• **Article**:
** BEGIN **

Asked by Anonymous at 9:26 PM on Sep. 10, 2010 in Teens (13-17)

Answers (13)
  • He's a boy who has reach adolescence and sex is intriguing even if it is his own parents. Have DH speak to him about sex privacy and if you are comfortable with it give him a playboy.
    But_Mommie

    Answer by But_Mommie at 9:29 PM on Sep. 10, 2010

  • I would maybe stop having sex when your son is home. I guess in my opinion if I were a teenage boy, I wouldn't want to hear/see my parents have sex.
    Chell.o_0

    Answer by Chell.o_0 at 9:34 PM on Sep. 10, 2010

  • My healthy teenage son used to watch his older sister undress through the crack in the door. I was constantly getting on to him about it. He was 13 at the time. I finally had my husband talk to him and he gave him some pictures or something, I didn't want to know! But it stopped after that. He is curious. Boys are perverted at this age!

** END **

• **What to do**:
1. Give every time of day that appears in the thread.
2. Answer these questions about the thread:
(a) Under which category was the question posted?
(b) How many answers does the thread report?
(c) Which user posted the answer at 9:34 PM?
The data that comes next is drawn from a separate source and is unrelated to the thread.

• **Source data**:
** BEGIN **

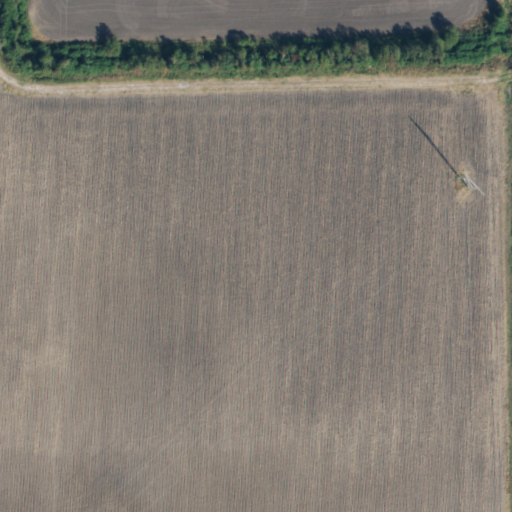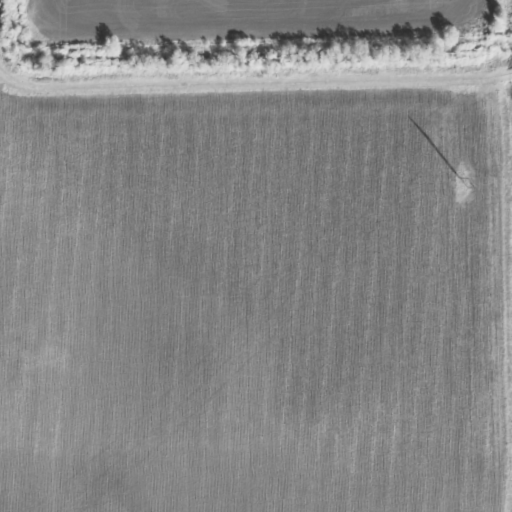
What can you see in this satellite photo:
power tower: (458, 181)
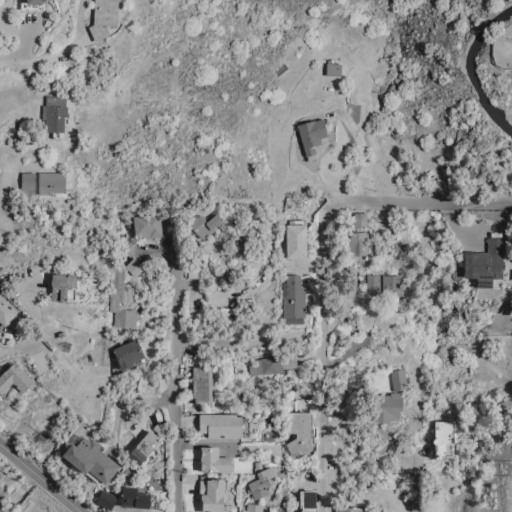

** END **

• **Task-by-task results**:
1. 9:26 PM, 9:29 PM, 9:34 PM

2.
(a) Teens (13-17)
(b) 13
(c) Chell.o_0